Task input:
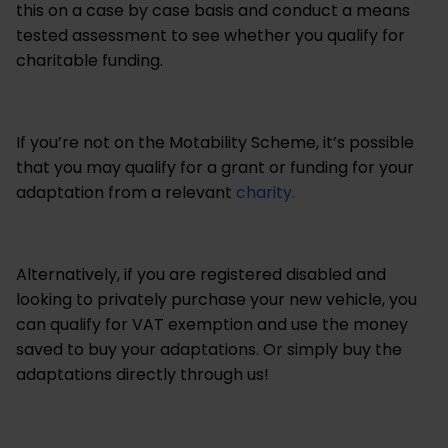
this on a case by case basis and conduct a means
tested assessment to see whether you qualify for
charitable funding.
If you’re not on the Motability Scheme, it’s possible
that you may qualify for a grant or funding for your
adaptation from a relevant
charity.
Alternatively, if you are registered disabled and
looking to privately purchase your new vehicle, you
can qualify for VAT exemption and use the money
saved to buy your adaptations. Or simply buy the
adaptations directly through us!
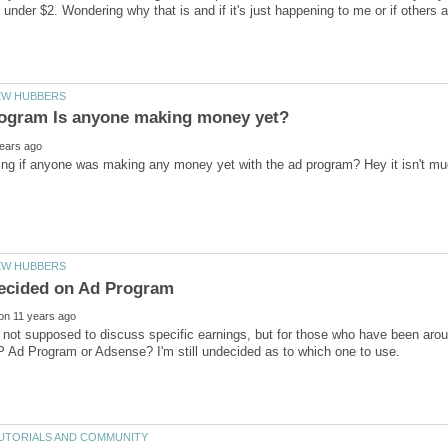
 not supposed to discuss specific earnings, but for those who have been aro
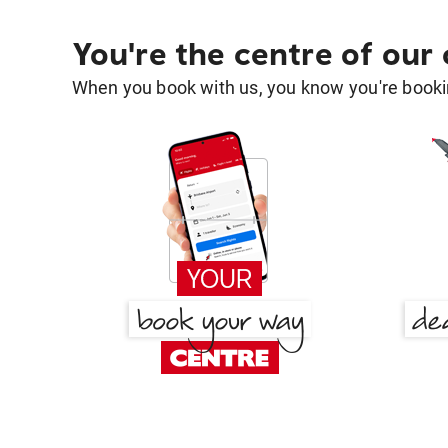
You're the centre of our
When you book with us, you know you're bookin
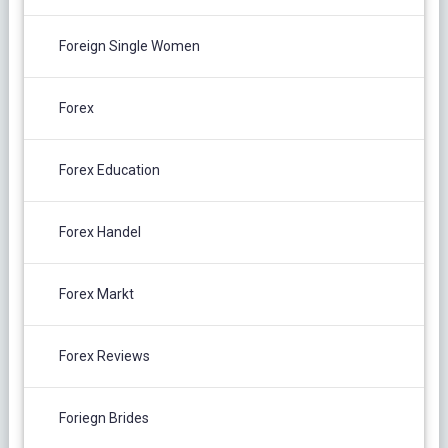
Foreign Single Women
Forex
Forex Education
Forex Handel
Forex Markt
Forex Reviews
Foriegn Brides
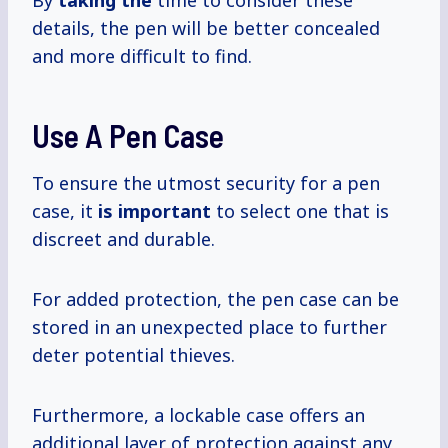
By
taking the
time to consider these
details, the pen will be better concealed
and more difficult to find.
Use A Pen Case
To ensure the utmost security for a pen
case, it
is important
to select one that is
discreet and durable.
For added protection, the pen case can be
stored in an unexpected place to further
deter potential thieves.
Furthermore, a lockable case offers an
additional layer of protection against any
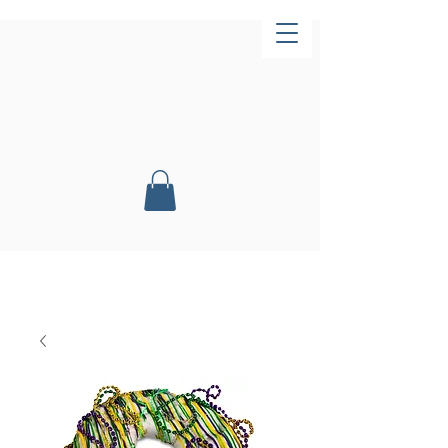
Now Open!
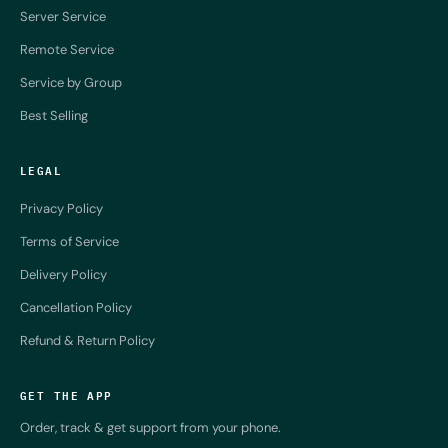
Server Service
Remote Service
Service by Group
Best Selling
LEGAL
Privacy Policy
Terms of Service
Delivery Policy
Cancellation Policy
Refund & Return Policy
GET THE APP
Order, track & get support from your phone.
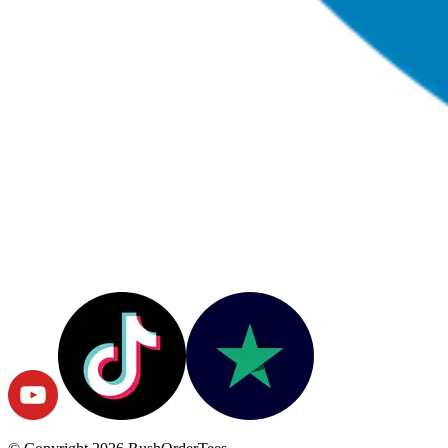
© Copyright
2026
RushOrderTees.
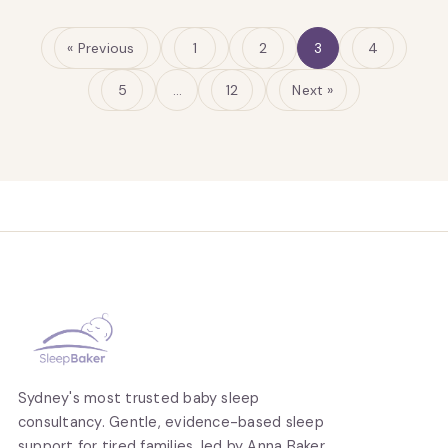
« Previous
1
2
3
4
5
…
12
Next »
Sydney's most trusted baby sleep
consultancy. Gentle, evidence-based sleep
support for tired families, led by Anna Baker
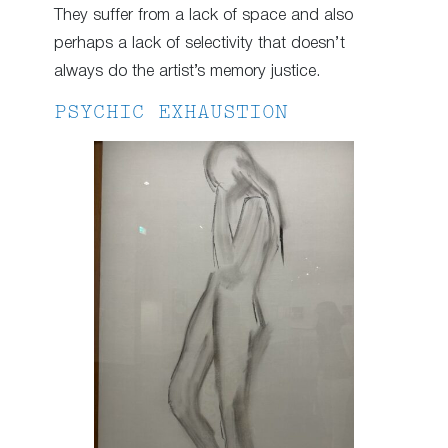
They suffer from a lack of space and also
perhaps a lack of selectivity that doesn’t
always do the artist’s memory justice.
PSYCHIC EXHAUSTION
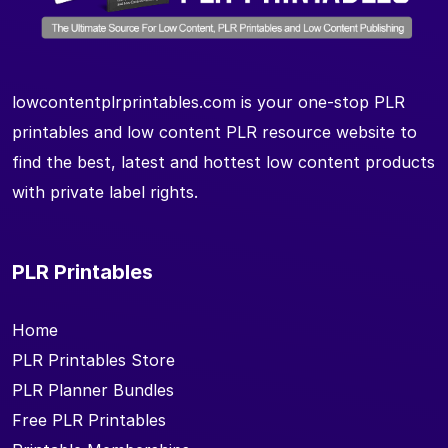
lowcontentplrprintables.com is your one-stop PLR
printables and low content PLR resource website to
find the best, latest and hottest low content products
with private label rights.
PLR Printables
Home
PLR Printables Store
PLR Planner Bundles
Free PLR Printables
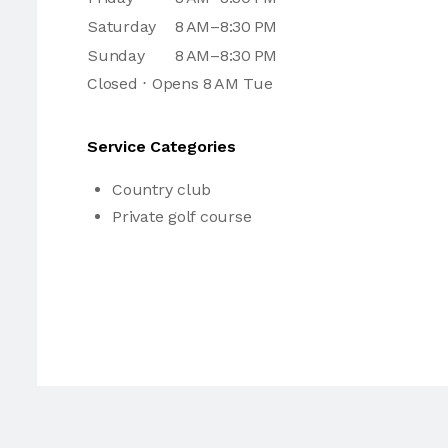
Saturday
8 AM–8:30 PM
Sunday
8 AM–8:30 PM
Closed ⋅ Opens 8 AM Tue
Service Categories
Country club
Private golf course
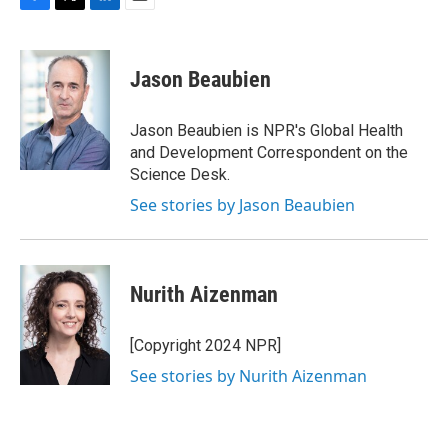
F
T
L
E
a
w
i
m
c
i
n
a
e
t
k
i
Jason Beaubien
b
t
e
l
o
e
d
o
r
I
Jason Beaubien is NPR's Global Health
k
n
and Development Correspondent on the
Science Desk.
See stories by Jason Beaubien
Nurith Aizenman
[Copyright 2024 NPR]
See stories by Nurith Aizenman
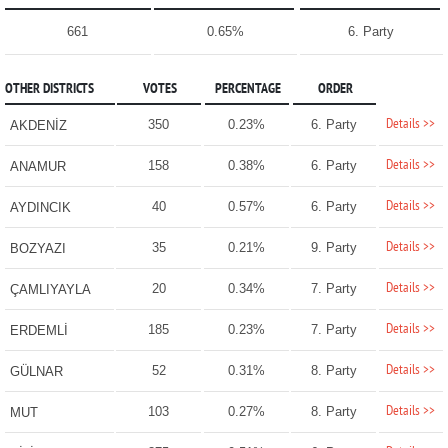
661
0.65%
6. Party
OTHER DISTRICTS
VOTES
PERCENTAGE
ORDER
Details >>
350
0.23%
6. Party
AKDENİZ
Details >>
158
0.38%
6. Party
ANAMUR
Details >>
40
0.57%
6. Party
AYDINCIK
Details >>
35
0.21%
9. Party
BOZYAZI
Details >>
20
0.34%
7. Party
ÇAMLIYAYLA
Details >>
185
0.23%
7. Party
ERDEMLİ
Details >>
52
0.31%
8. Party
GÜLNAR
Details >>
103
0.27%
8. Party
MUT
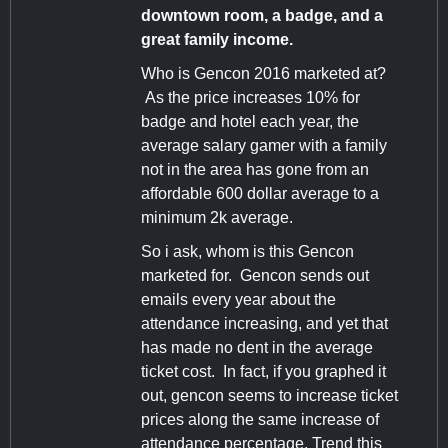
downtown room, a badge, and a
great family income.
Who is Gencon 2016 marketed at?
As the price increases 10% for
badge and hotel each year, the
average salary gamer with a family
not in the area has gone from an
affordable 600 dollar average to a
minimum 2k average.
So i ask, whom is this Gencon
marketed for. Gencon sends out
emails every year about the
attendance increasing, and yet that
has made no dent in the average
ticket cost. In fact, if you graphed it
out, gencon seems to increase ticket
prices along the same increase of
attendance percentage. Trend this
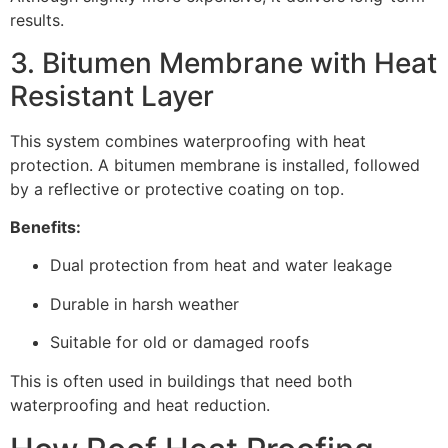
results.
3. Bitumen Membrane with Heat
Resistant Layer
This system combines waterproofing with heat
protection. A bitumen membrane is installed, followed
by a reflective or protective coating on top.
Benefits:
Dual protection from heat and water leakage
Durable in harsh weather
Suitable for old or damaged roofs
This is often used in buildings that need both
waterproofing and heat reduction.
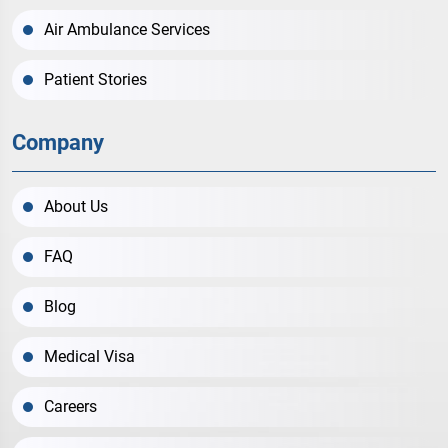
Air Ambulance Services
Patient Stories
Company
About Us
FAQ
Blog
Medical Visa
Careers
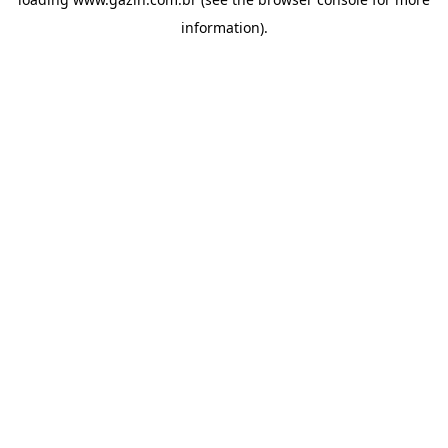
information)
.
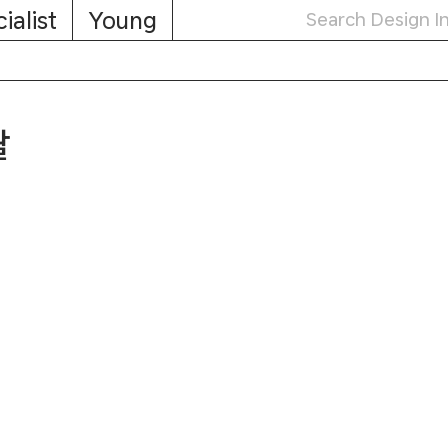
ialist
Young
탈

Description of the task: Copy every line of the records that has the word "family" in it.

Exercise result:
great family income.
average salary gamer with a family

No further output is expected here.